• **AIM OF THE TASK**: Copy out the lines below word for word, leaving out the pictures.

• **DATASET ENTRIES**:
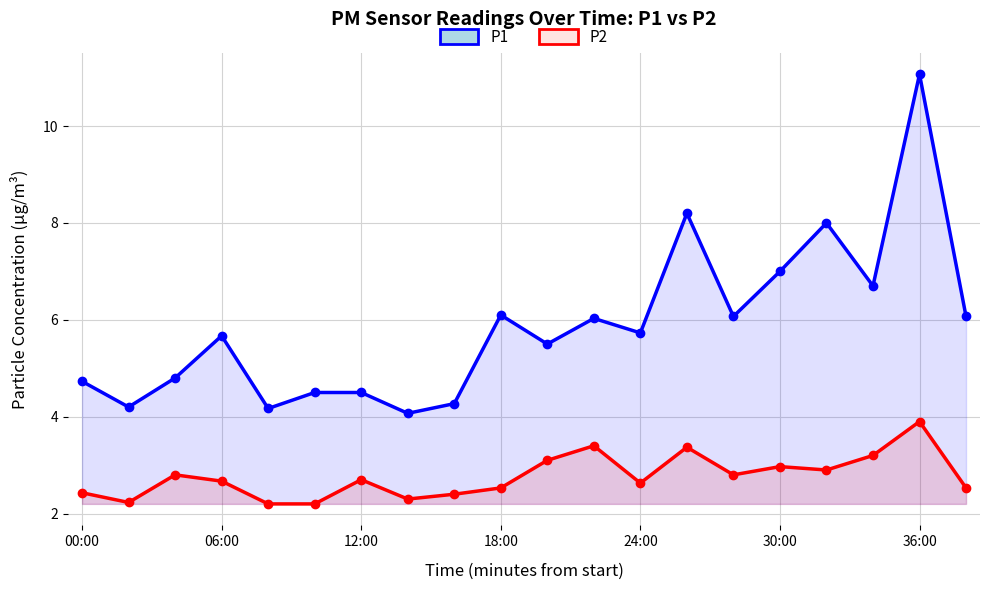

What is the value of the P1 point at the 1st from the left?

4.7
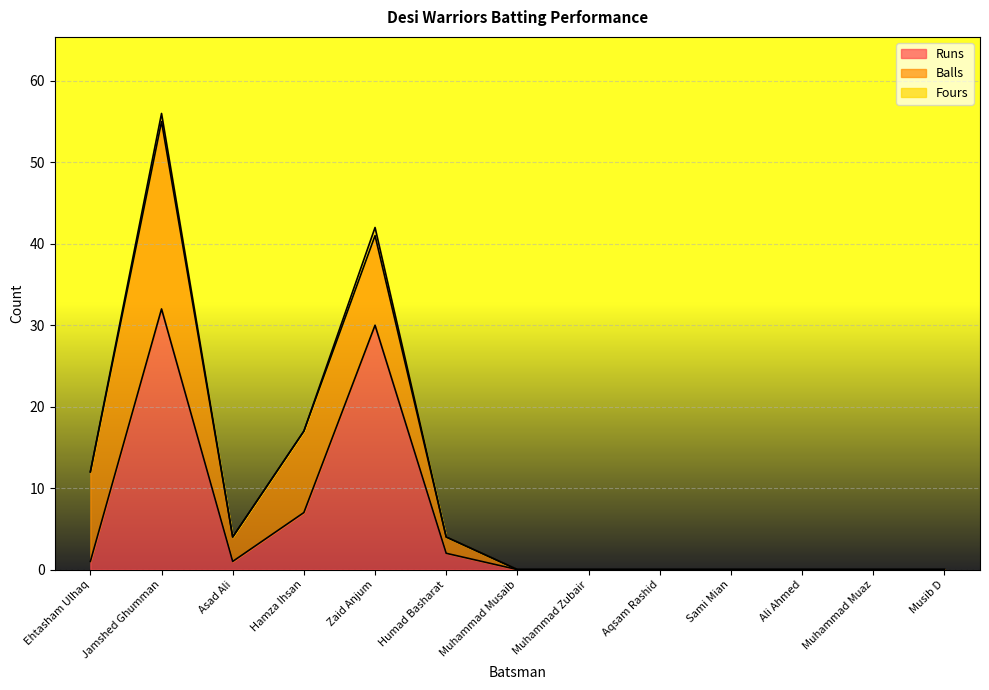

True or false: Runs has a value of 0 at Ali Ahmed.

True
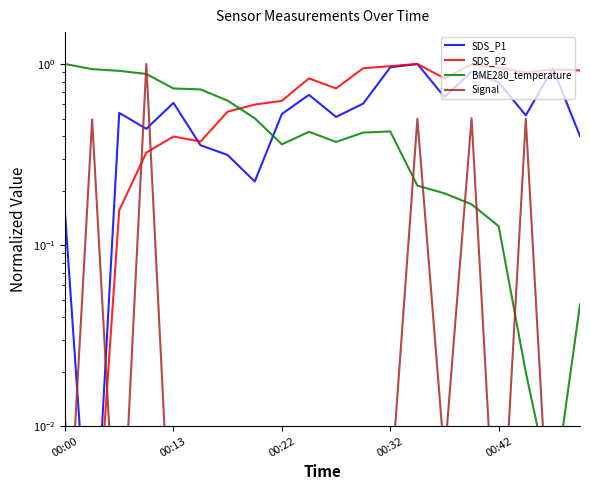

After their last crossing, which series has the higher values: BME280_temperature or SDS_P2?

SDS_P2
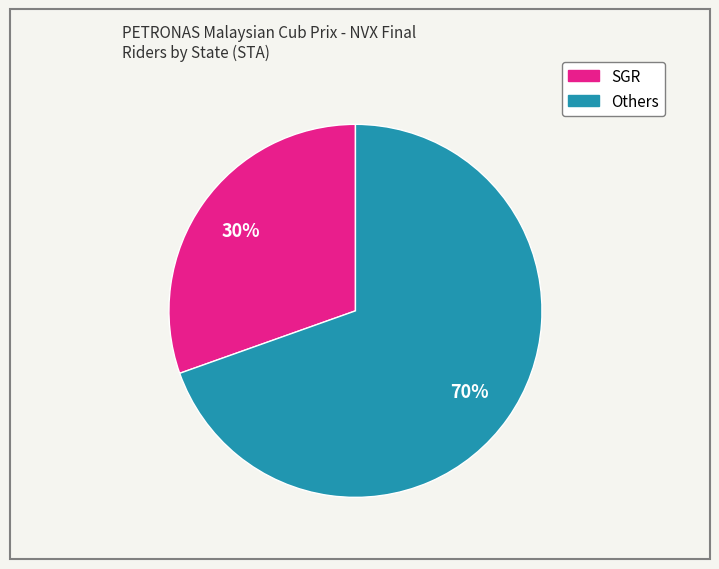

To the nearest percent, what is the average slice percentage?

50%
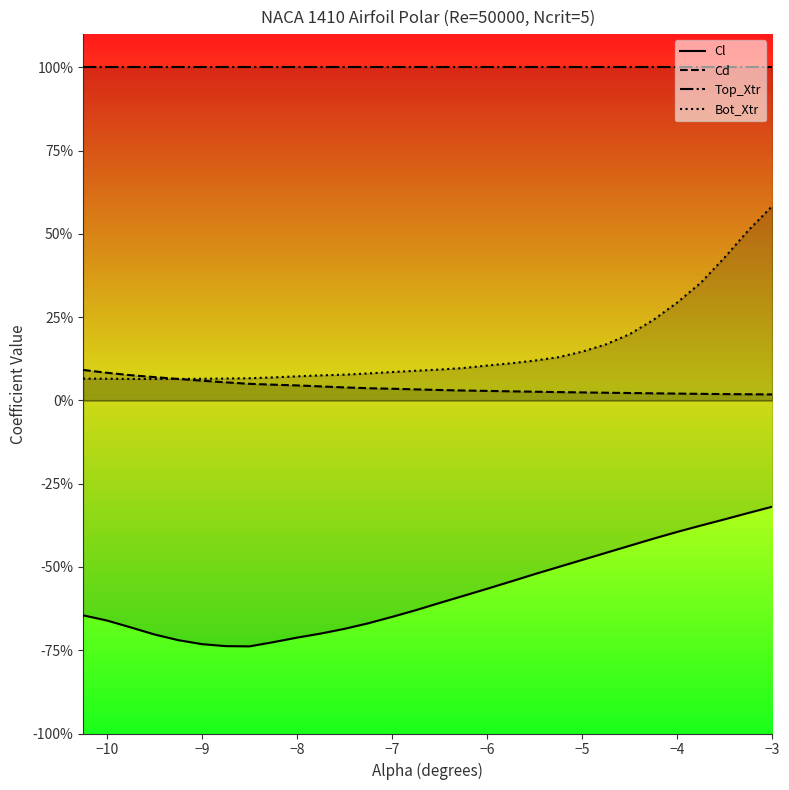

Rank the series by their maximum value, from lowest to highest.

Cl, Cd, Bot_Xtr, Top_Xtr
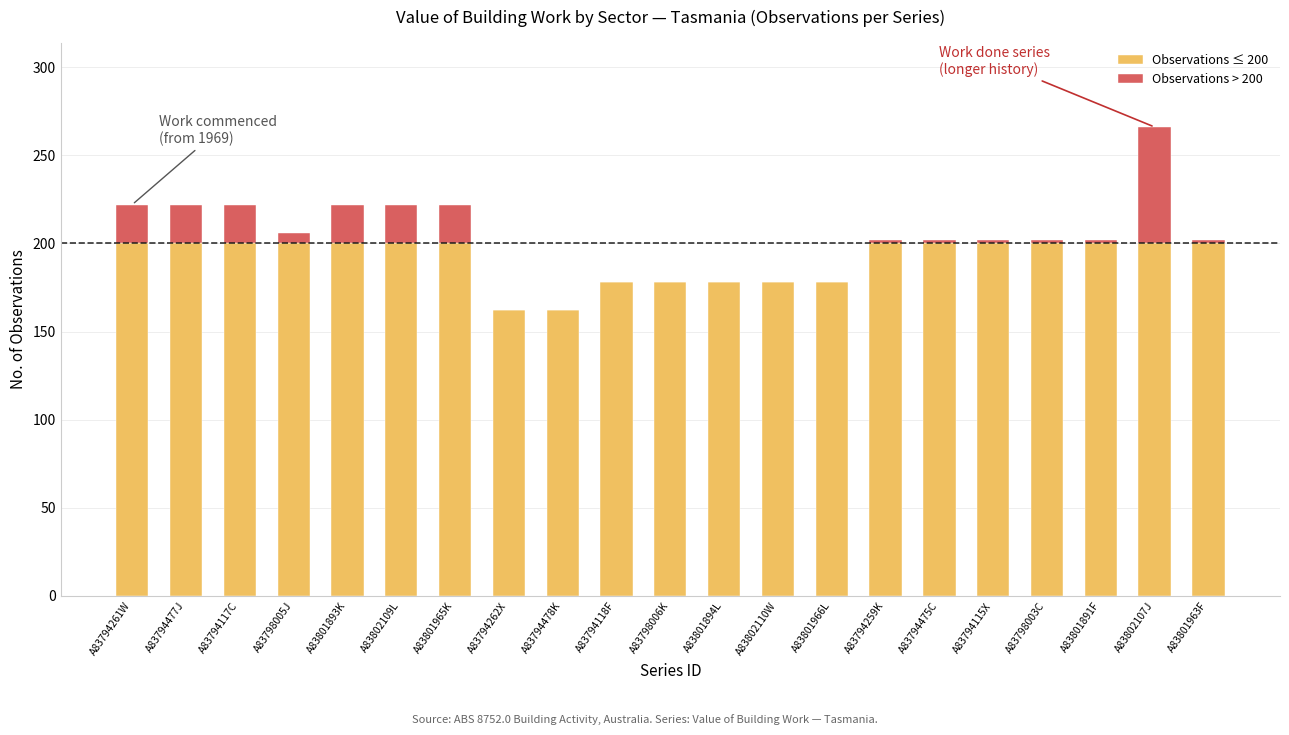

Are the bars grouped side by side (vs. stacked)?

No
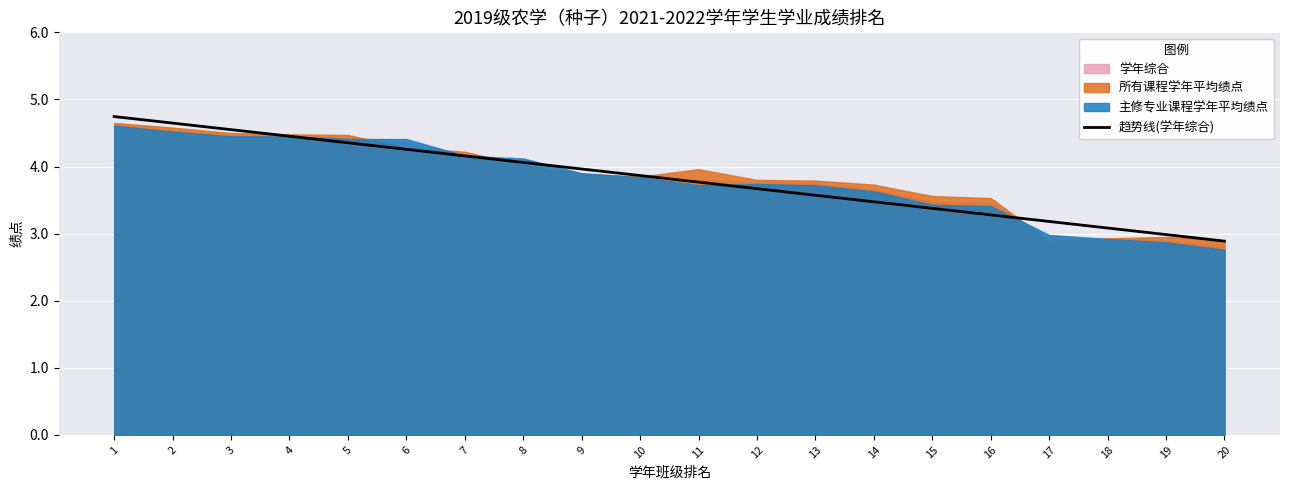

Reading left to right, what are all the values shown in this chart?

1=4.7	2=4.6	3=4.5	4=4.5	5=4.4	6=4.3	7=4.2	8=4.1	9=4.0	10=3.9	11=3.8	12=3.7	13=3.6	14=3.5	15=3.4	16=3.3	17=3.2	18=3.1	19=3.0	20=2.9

• **WRITTEN REPLY**:
What is the value of the P1 point at the 1st from the left?

4.7

True or false: Runs has a value of 0 at Ali Ahmed.

True

After their last crossing, which series has the higher values: BME280_temperature or SDS_P2?

SDS_P2

To the nearest percent, what is the average slice percentage?

50%

Rank the series by their maximum value, from lowest to highest.

Cl, Cd, Bot_Xtr, Top_Xtr

Are the bars grouped side by side (vs. stacked)?

No

Reading left to right, what are all the values shown in this chart?

1=4.7	2=4.6	3=4.5	4=4.5	5=4.4	6=4.3	7=4.2	8=4.1	9=4.0	10=3.9	11=3.8	12=3.7	13=3.6	14=3.5	15=3.4	16=3.3	17=3.2	18=3.1	19=3.0	20=2.9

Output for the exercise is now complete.